During the past two decades the tone of our political discussion has shifted from appreciation of what our democracy provides and how to do it better, to a vitriolic argument about government’s evils, why it costs too much and how to get rid of it. The tone has shifted because citizens have lost sight of what government provides and why our democracy ensures it supports us. One can’t get out of the house in the morning without having benefited from numerous government services. Do you have affordable, consistent and safe electricity? Is your home well built? Do you use safe appliances? Do you send your children to school? Do you drive on roads? And, if you needed help, would police, fire and an ambulance arrive at your door within minutes? If you answered “yes” to any of the above questions, then your government is working in your life. It is doing its job for its citizens because we live in a democracy that places the life, liberty and pursuit of happiness for each of us at the center of its mission.
The first step in reclaiming our power to create our future is to acknowledge and appreciate all the good that comes from our democracy and government. No one suggests that our government is perfect or that democracy always produces optimal results, but self-government comes closer to the ideal than other forms of rule. Ultimately democracy is rooted in the sovereignty of each person to control our destiny, which has been drowned out in the noise about how bad government is. The fact that millions of people throughout the world want to be US citizens is a testament to the power of this idea.
I invite every person reading this article to comment with three things you appreciate about our government and then ask at least one other person to do the same. As we create awareness and gratitude around the good in government, we will be taking the first step in reclaiming it for ourselves.

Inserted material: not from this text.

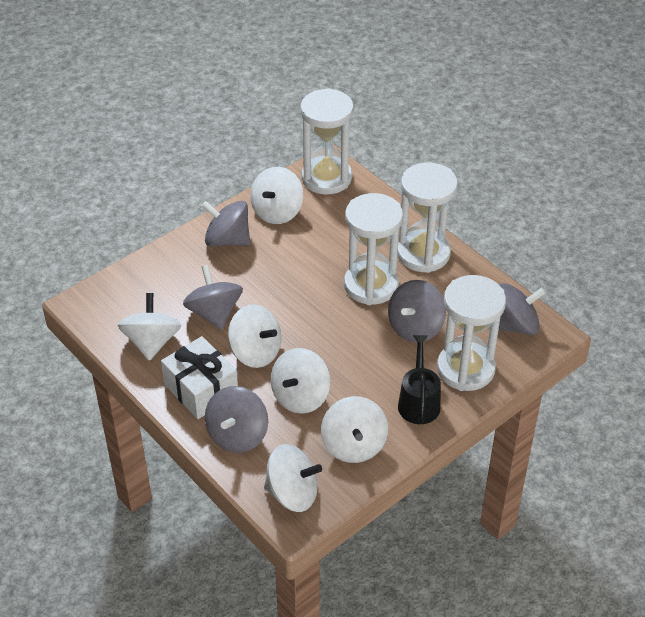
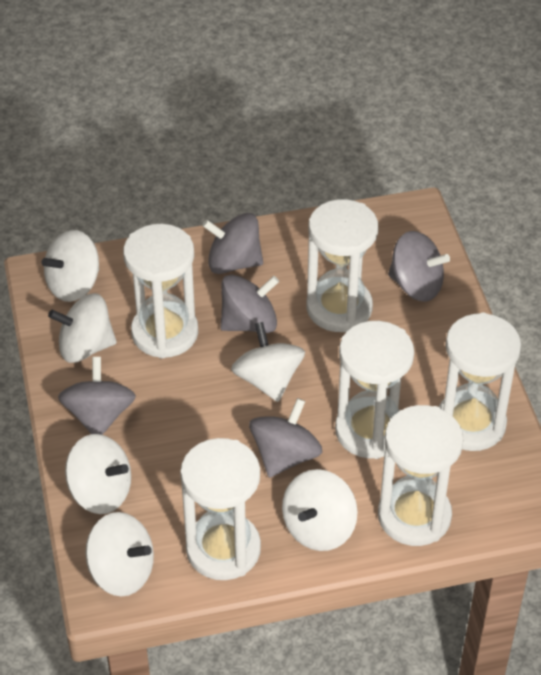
black watering can: [398,335,441,424] = 1 -> none = 0
white gift: [161,336,238,419] = 1 -> none = 0
white hourglass: [301,88,354,194] [344,193,403,305] [398,162,458,273] [437,275,506,391] = 4 -> [123,224,198,358] [180,438,261,580] [307,199,378,332] [335,321,414,459] [378,405,463,546] [439,313,521,451] = 6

For too long professional politicians have lorded their experience over us and slowly eroded our sense that our system truly values the ideal of democracy as a vehicle that empowers the people. The predictable backlash transpired when the country elected a non-professional who seeks to dismantle what he and his most loyal followers believe is a dysfunctional system that has forgotten average Americans.

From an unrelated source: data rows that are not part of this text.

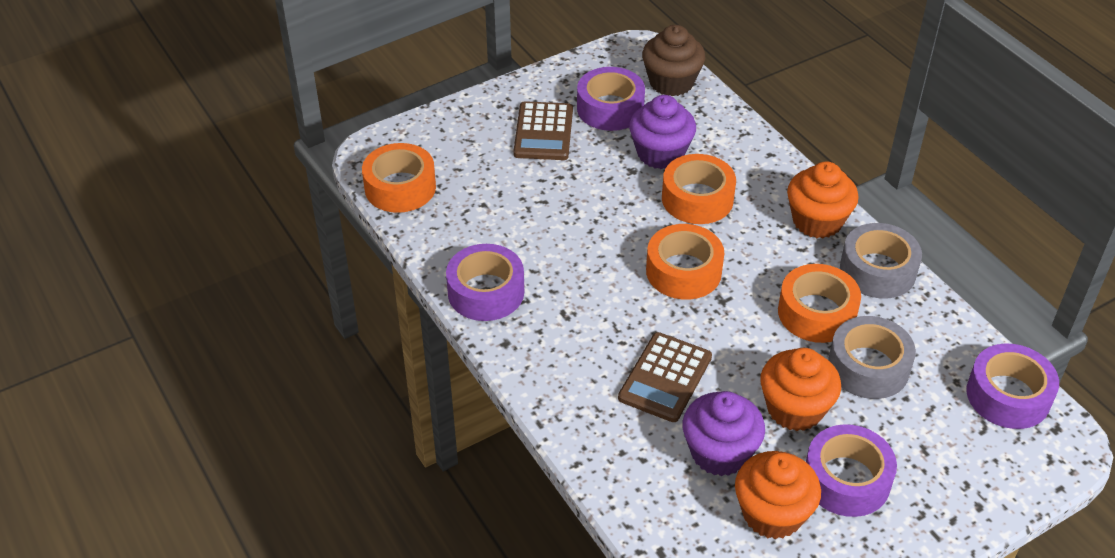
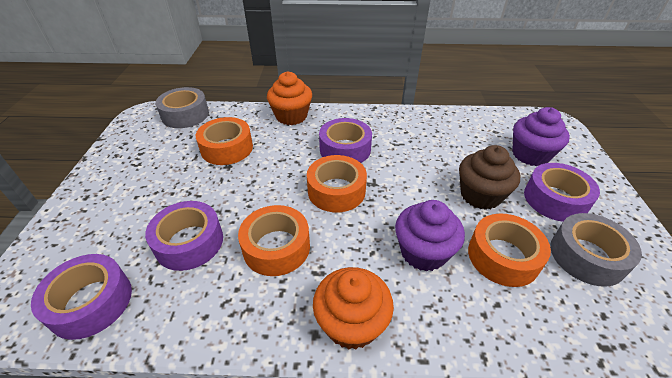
brown calculator: [513,101,573,160] [618,332,712,422] = 2 -> none = 0
orange cupcake: [735,451,821,539] [760,348,841,431] [787,162,859,238] = 3 -> [267,71,312,125] [313,267,394,350] = 2

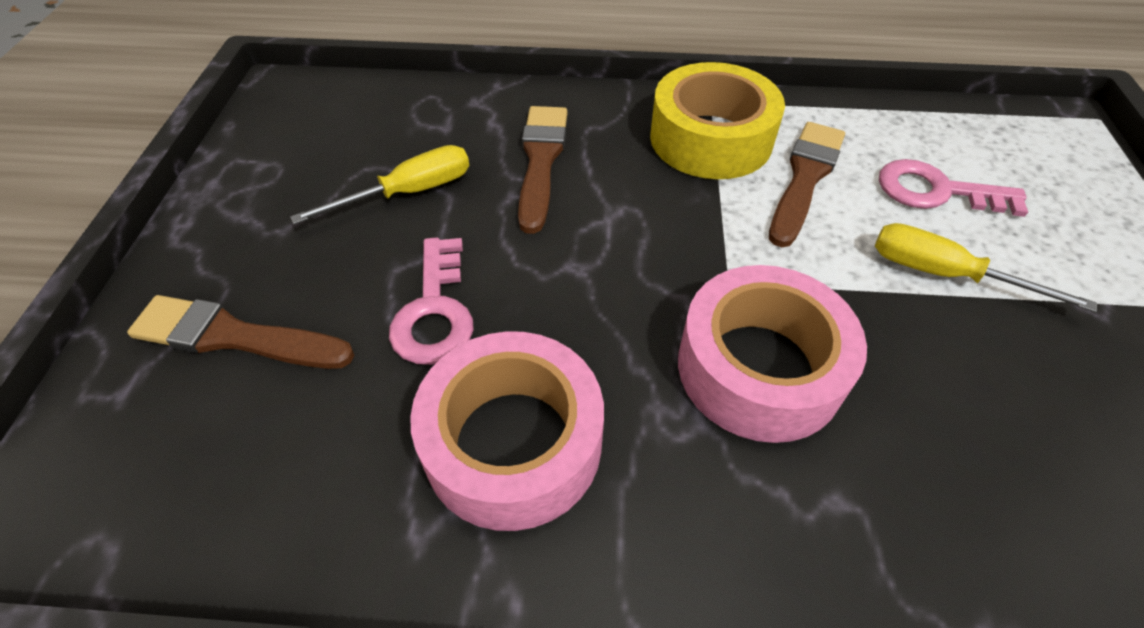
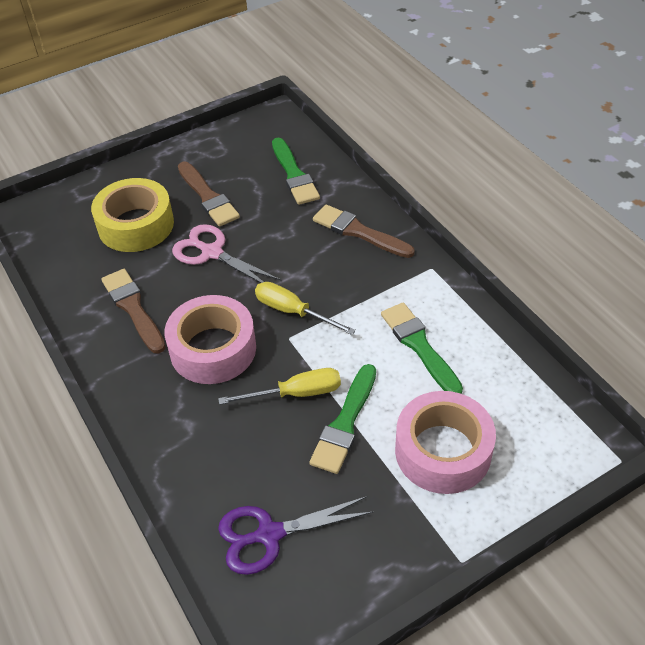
green brush: none = 0 -> [272,138,320,205] [309,364,376,474] [381,303,463,394] = 3
pink key: [389,238,474,365] [879,159,1028,217] = 2 -> none = 0
pink scissors: none = 0 -> [172,224,281,283] = 1
purple scissors: none = 0 -> [218,496,374,575] = 1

If we love this country and the democratic ideals upon which it was founded upon, then it is up to each person to take back their power to be productive citizens. Democracy can be the most powerful force for good in the world – for peace, prosperity and equality, and it works best when citizens take responsibility for it, and speak up for it when its reputation needs a boost. Let us begin by taking a step today to acknowledge the good work that is being done and to focus on how it can—and will, become even better, because of America’s citizen leaders, not just its elected ones.